Shin splints or medial tibial stress syndrome is when the periosteal sleeve of tissue surrounding the tibia becomes inflamed. Symptoms include a burning or aching pain on the front of the shins. It is a repetitive strain injury usually seen in runners or in people who take part in activities that involve repetitive loading of the lower leg such as tennis or aerobics. It can be caused by; improper shoes, tight calf muscles, over pronation or supination of the foot, increasing intensity or duration of an activity too quickly and running on hard surfaces. The calf muscles work as shock absorbers so if they are tight they will not be pliable enough to cushion the landing of the foot. The calves also need to be strong enough to stabilize the lower leg. The treatment involves ice for the inflammation; rest initially until pain subsides, then rehabilitation, which will include stretching, and strengthening the muscles around the ankle. Try and get your gait analysed to check for any functional faults.

Plantar Fasciitis

There are fibrous bands of tissue including the arch ligament, planter aponeurosis that run from the heel bone and attach into the ligaments of the toes that we call plantar fascia. When the heel is lifted like during the push off phase of running or running up a hill the angle between the heel and the toes increase so the band of tissue is stretched.
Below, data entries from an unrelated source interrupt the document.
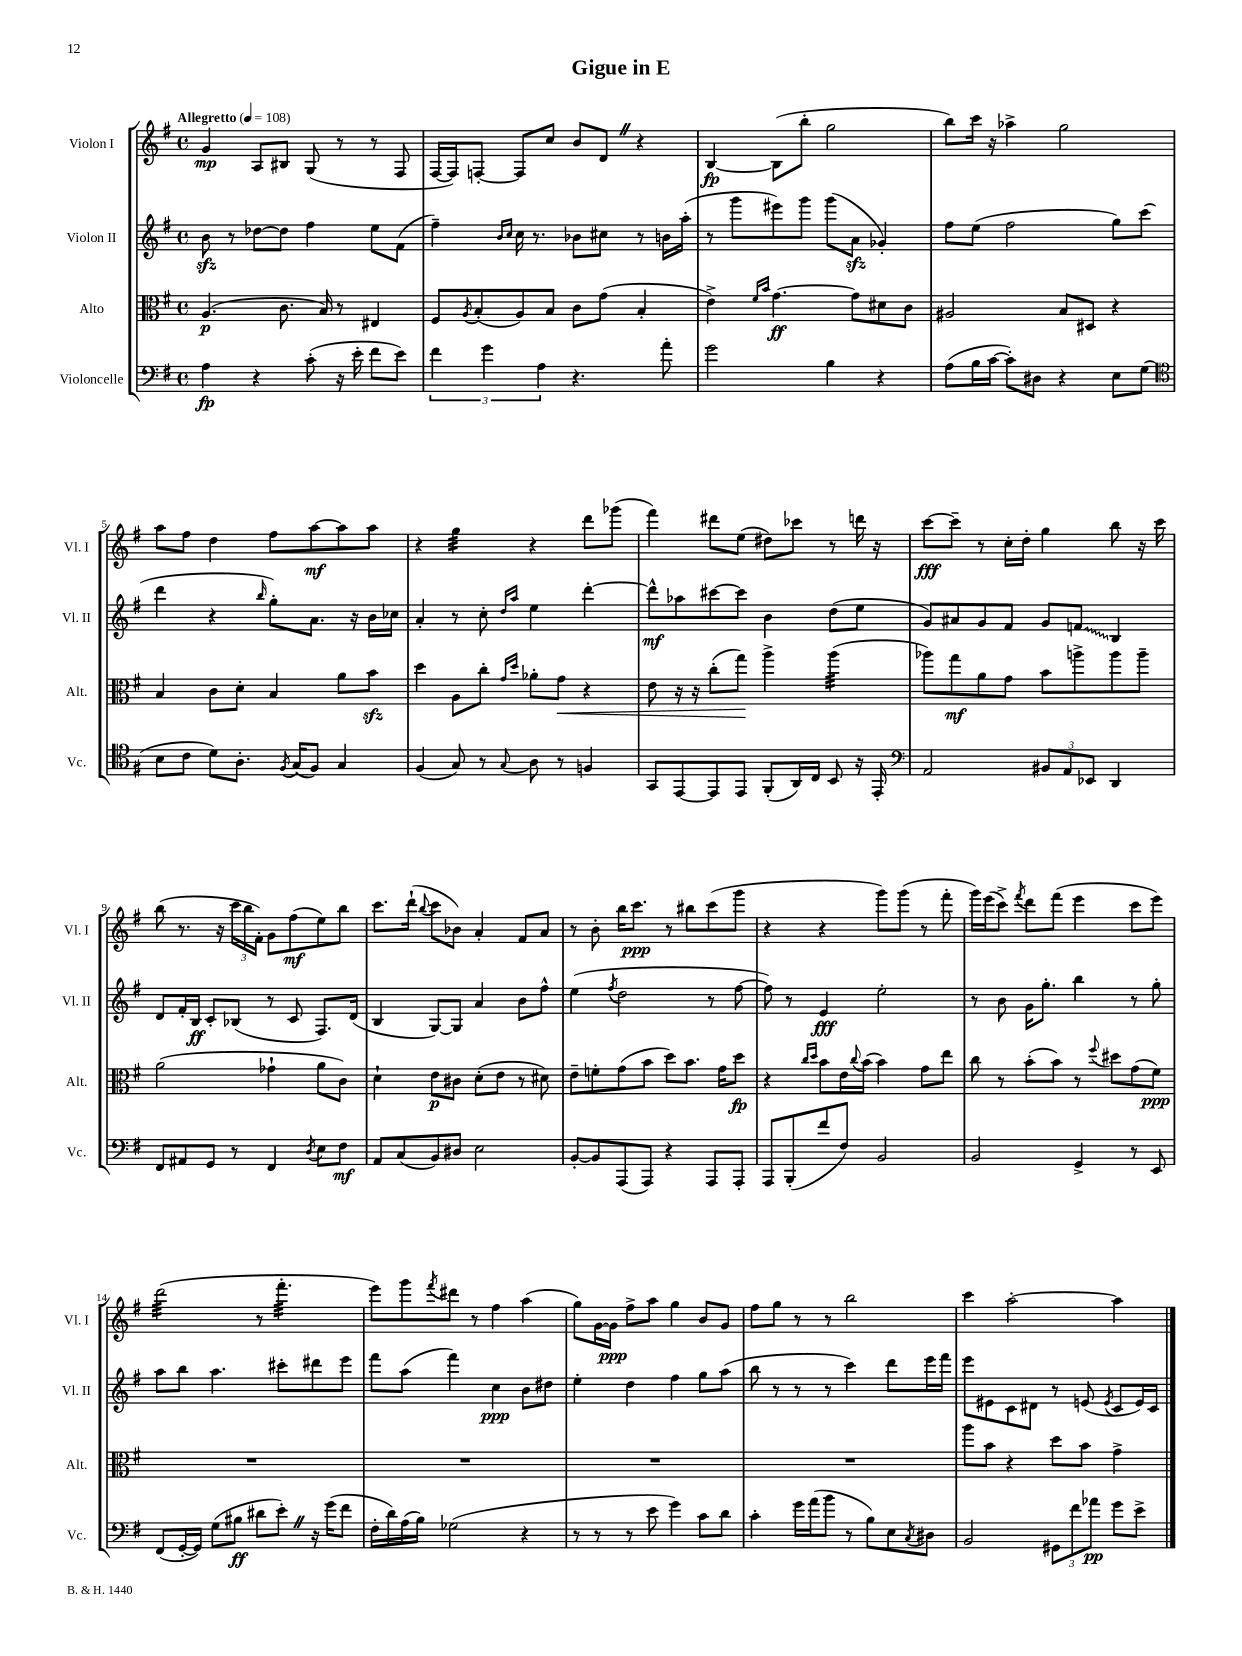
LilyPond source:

\header { title = "Gigue in E" }
<<
\new StaffGroup <<
\new Staff = "s0" \with { instrumentName = "Violon I" shortInstrumentName = "Vl. I" } {
    \clef treble \key g \major \defaultTimeSignature \time 4/4 \tempo "Allegretto" 4 = 108
    g'4\mp a8 bis8 g8( r8 r8 fis8 |
    fis16~ fis16) f8~-. f8 c''8 b'8 d'8 \once \override BreathingSign.text = \markup { \musicglyph "scripts.caesura.straight" } \breathe r4 |
    b4~\fp b8( b''8-. g''2 |
    b''8) c'''16 r16 aes''4-> g''2 |
    a''8 fis''8 d''4 fis''8 a''8~\mf a''8 a''8 |
    r4 g''4:32 r4 d'''8 ges'''8( |
    fis'''4) dis'''8 e''8( dis''8) ces'''8 r8 d'''16 r16 |
    c'''8~\fff c'''8-- r8 c''16-. d''16-. g''4 b''8 r16 c'''16 |
    b''8( r8. r16 \tuplet 3/2 { c'''16 b''16 fis'16-.) } g'8 fis''8\mf( e''8) b''8 |
    c'''8. d'''16-!( \appoggiatura { b''8 } c'''8 bes'8) a'4-. fis'8 a'8 |
    r8 b'8-. b''16 c'''8.\ppp r8 bis''8 c'''8( g'''8 |
    r4 r4 g'''8) g'''8( r8 fis'''8-. |
    g'''16) e'''16( c'''8->) \acciaccatura { fis'''8 } d'''8 fis'''8( e'''4 c'''8 e'''8) |
    d'''2:32( r8 fis'''4.:32-. |
    e'''8) g'''8 \acciaccatura { fis'''8 } dis'''8 r8 fis''4 a''4( |
    g''8) g'16~ g'16\ppp fis''8-> a''8 g''4 b'8 g'8 |
    fis''8 g''8 r8 r8 b''2 |
    c'''4 a''2~-. a''4 \bar "|." |
}
\new Staff = "s1" \with { instrumentName = "Violon II" shortInstrumentName = "Vl. II" } {
    \clef treble \key g \major \defaultTimeSignature \time 4/4
    b'8\sfz r8 des''8~ des''8 fis''4 e''8 fis'8( |
    fis''4--) \grace { b'16 c''16 } c''16 r8. bes'8 cis''8 r8 b'16 a''16-.( |
    r8 g'''8 eis'''8) g'''8 g'''8( a'8\sfz ges'4-.) |
    fis''8 e''8( fis''2 g''8) c'''8( |
    d'''4 r4 \grace { b''16 } g''8-.) a'8. r16 b'16 ces''16 |
    a'4-. r8 c''8-. \grace { d''16 a''16 } e''4 d'''4~-. |
    d'''8-^\mf aes''8 cis'''8~ cis'''8 b'4 d''8( e''8 |
    g'8) ais'8 g'8 fis'8 g'8 \once \override Glissando.style = #'zigzag f'8\glissando b4 |
    d'8 fis'16-. b16\ff c'8-. bes8( r8 c'8 fis8.) d'16( |
    b4 g8~) g8 a'4 b'8 fis''8-^ |
    e''4( \acciaccatura { fis''8 } d''2 r8 fis''8~ |
    fis''8) r8 e'4\fff e''2-. |
    r8 b'8 g'16 g''8.-. b''4 r8 g''8-. |
    a''8 b''8 a''4. cis'''8-. dis'''8 e'''8 |
    fis'''8 a''8( fis'''4) c''4\ppp b'8 dis''8 |
    e''4-. d''4 fis''4 g''8 a''8( |
    b''8 r8 r8 r8 c'''4) d'''8 e'''16 fis'''16 |
    e'''8 eis'8 c'8 dis'8 r8 e'8( \acciaccatura { e'8 } c'8 e'16) c'16 \bar "|." |
}
\new Staff = "s2" \with { instrumentName = "Alto" shortInstrumentName = "Alt." } {
    \clef alto \key g \major \defaultTimeSignature \time 4/4
    a4.\p( c'8. b16) r8 eis4 |
    fis8 \acciaccatura { a8 } b8-.( a8) b8 c'8 g'8( b4-. |
    e'4->) \grace { fis'16 b'16 } g'4.~\ff g'8 dis'8 c'8 |
    ais2 b8 dis8 r4 |
    b4 c'8 d'8-. b4 a'8 b'8\sfz |
    d''4 a8 c''8-. \grace { g'16 d''16 } aes'8-. g'8\< r4 |
    e'8 r16 r16 c''8-.( g''8\!) a''4-> a''4:32( |
    aes''8) g''8\mf a'8 g'8 b'8 a''8-> a''8 a''8-- |
    a'2( ges'4-! a'8 c'8) |
    d'4-! e'8\p cis'8 d'8-.( e'8 r8 dis'8) |
    e'8-- f'8-. g'8( b'8 d''8) b'8. g'16 d''8\fp |
    r4 \grace { c''16 d''16 } b'8 e'16 \appoggiatura { c''8 } b'16( b'4) g'8 e''8 |
    c''8 r8 b'8-.( b'8) r8 \appoggiatura { fis''8 } dis''8 g'8( fis'8\ppp) |
    R1 |
    R1 |
    R1 |
    R1 |
    a''8 b'8 r4 d''8 b'8 g'4-> \bar "|." |
}
\new Staff = "s3" \with { instrumentName = "Violoncelle" shortInstrumentName = "Vc." } {
    \clef bass \key g \major \defaultTimeSignature \time 4/4
    a4\fp r4 c'8-.( r16 e'16-. fis'8 e'8) |
    \tuplet 3/2 { fis'4 g'4 a4 } r4. a'8-. |
    g'2 b4 r4 |
    a8( b16 c'16~ c'8-.) dis8 r4 e8 g8( |
    \clef tenor b8 c'8 d'8) a8.-. \acciaccatura { fis8 } g16( fis8) g4 |
    fis4( g8) r8 \appoggiatura { g8 } a8 r8 f4 |
    g,8 e,8~ e,8 e,8 fis,8-.( a,16) c16 b,8 r16 e,16-. |
    \clef bass a,2 \tuplet 3/2 { bis,8 a,8 ees,8 } d,4 |
    fis,8 ais,8 g,8 r8 fis,4 \acciaccatura { d8 } e8 fis8\mf |
    a,8 c8( b,8) dis8 e2 |
    b,8~-. b,8 a,,8( a,,8) r4 a,,8 a,,8-. |
    a,,8 b,,8-.( fis'8 fis8) b,2 |
    b,2 g,4-> r8 e,8 |
    fis,8( g,16~-. g,16) g8( bis8\ff dis'8 e'8-.) \once \override BreathingSign.text = \markup { \musicglyph "scripts.caesura.straight" } \breathe r16 g'16( fis'8 |
    fis16-. d'16) a16( b16) ges2( r4 |
    r8 r8 r8 e'8 g'4) c'8 d'8 |
    c'4-. g'16 a'16( b'8 r8 b8) e8 \acciaccatura { c8 } dis8 |
    b,2 \tuplet 3/2 { gis,8 fis'8 aes'8\pp } g'8 e'8-> \bar "|." |
}
>>
>>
If the tissues are too tight or overused it is at these times when the toes are bent and there is load going through the foot that the plantar fascia is vulnerable to injury. It can be caused by a fast change of direction or a sudden take off in a run that can cause damage to the plantar fascia. If the foot is over pronating there will be more chance of an overuse injury or tear. The result of over pronation is a stretched arch of the foot and spread toes adding to the strain on the plantar fascia. There is usually pain around the heel or arch of the foot especially in the mornings when it's stiff. Achilles tenderness and tightness can also be associated with plantar fasciitis. You must ice and rest as much as possible. Stop any activity that causes strain on the plantar fascia like running and walking uphill. Stick to activities such as cycling and swimming. You can use taping to unload the area and apply heat after the acute phase is over. Seek professional treatment fir more guidance on how to recover and get back to training.